Ella se la envió - - - or dropping the subject as well...
Se la envió
Duolingo is being a fruitcake requiring the direct object pronoun to be present when the direct object itself is present. In fact, all other learning resources that I've seen show that you have one or the other, but not both.
With the exception of the personal A, normally prepositions are not used in front of direct objects.
Notice the personal A:
Él la reconoce a ella.
― He recognizes her.
Notice the personal A:
Él reconoce a la mujer. Él la reconoce.
― He recognizes the woman.
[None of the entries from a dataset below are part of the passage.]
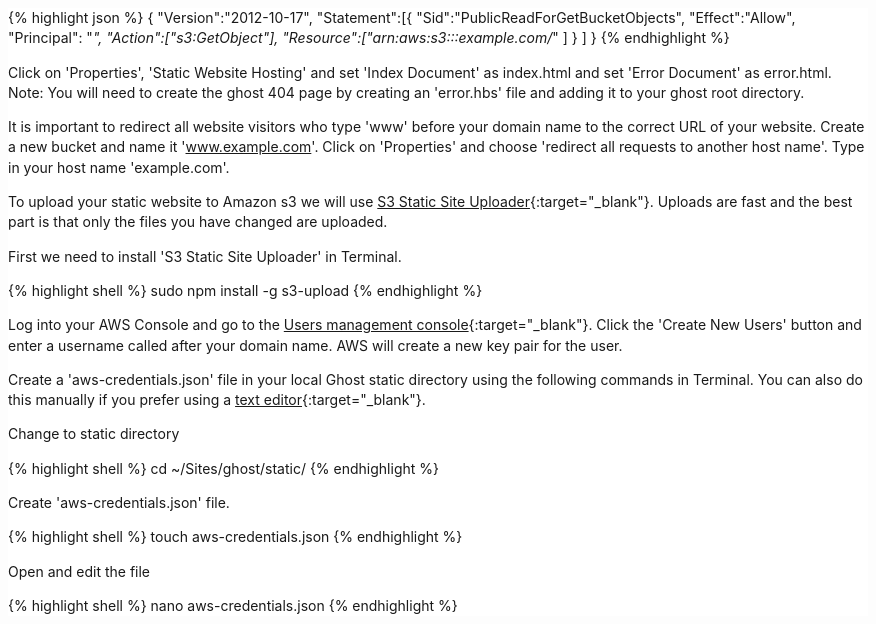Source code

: {% highlight json %}
{
  "Version":"2012-10-17",
  "Statement":[{
  "Sid":"PublicReadForGetBucketObjects",
        "Effect":"Allow",
    "Principal": "*",
      "Action":["s3:GetObject"],
      "Resource":["arn:aws:s3:::example.com/*"
      ]
    }
  ]
}
{% endhighlight %}

Click on 'Properties', 'Static Website Hosting' and set 'Index Document' as index.html and set 'Error Document' as error.html. Note: You will need to create the ghost 404 page by creating an 'error.hbs' file and adding it to your ghost root directory.

It is important to redirect all website visitors who type 'www' before your domain name to the correct URL of your website. Create a new bucket and name it 'www.example.com'. Click on 'Properties' and choose 'redirect all requests to another host name'. Type in your host name 'example.com'.

To upload your static website to Amazon s3 we will use [S3 Static Site Uploader](https://github.com/jamestalmage/s3-static-site-uploader){:target="_blank"}. Uploads are fast and the best part is that only the files you have changed are uploaded.

First we need to install 'S3 Static Site Uploader' in Terminal.

{% highlight shell %}
sudo npm install -g s3-upload
{% endhighlight %}

Log into your AWS Console and go to the [Users management console](https://console.aws.amazon.com/iam/home?#users){:target="_blank"}. Click the 'Create New Users' button and enter a username called after your domain name. AWS will create a new key pair for the user.


Create a 'aws-credentials.json' file in your local Ghost static directory using the following commands in Terminal. You can also do this manually if you prefer using a [text editor](https://atom.io){:target="_blank"}.

Change to static directory

{% highlight shell %}
cd ~/Sites/ghost/static/
{% endhighlight %}

Create 'aws-credentials.json' file.

{% highlight shell %}
touch aws-credentials.json
{% endhighlight %}

Open and edit the file

{% highlight shell %}
nano aws-credentials.json
{% endhighlight %}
He recognizes her.
In contrast with the previous Spanish sentence:
¿Él reconoce la oficina? Sí, él la reconoce.
― Does he recognize the office? Yes, he recognizes it.
"en la oficina"
― in the office
― at the office
The object of this prepositional phrase is oficina. If we insert this Spanish prepositional phrase, en la oficina, into a Spanish sentence, it isn't going to work as a direct object in a Spanish sentence. I don't think anyone can create a Spanish sentence using this particular prepositional phrase as a direct object.
With the exception of the personal A, prepositional objects ≠ direct objects
He admits it to her = (Él) se lo reconoce (a ella). The pronoun IT is a DIRECT object = LO. The pronoun SHE is an INDIRECT object and its indirect objectform LE is MANDATORY whereas its stressed form A ELLA is REDUNDANT. The order is first indirect and then direct. Then the L in LE becomes S. Hence the SE LO
(Él) la reconoce (a ella) = He recognizes her. LA is the MANDATORY DIRECT object form of ELLA. The stressed objectform A ELLA is REDUNDANT. He recognizes her
In English we use "her" as both an object pronoun and a possessive pronoun, but in Spanish this is not so. "Su" means her as in "belonging to her" (Su mochila = her book bag,) whereas "ella" can mean both "she" (subject pronoun, as in "Ella es mi amiga - "She is my friend,") and "her" (object pronoun, as in "Yo he visto a ella" - "I have seen her.")
SqueezeboxSarah. I agree with you except for your last sentence which has ella as a direct object and therefore must contain ella's unstressed direct objectform la: "Yo la he visito (a ella)".
The sentence "Él la reconoce" could be either "He recognizes her" or "He recognizes it" in reference to a feminine object. It any given conversation your meaning is going to be clear without "a ella" since it will be obvious whether you mean a human or a thing. However, it's nice to know how to use the "a" to add a clarifier should you ever need to.
FULL DISCLOSURE: Native English speaker - US, Southern Appalachian dialect. Other uses of English may vary. Advice about Spanish should be taken with a grain of salt.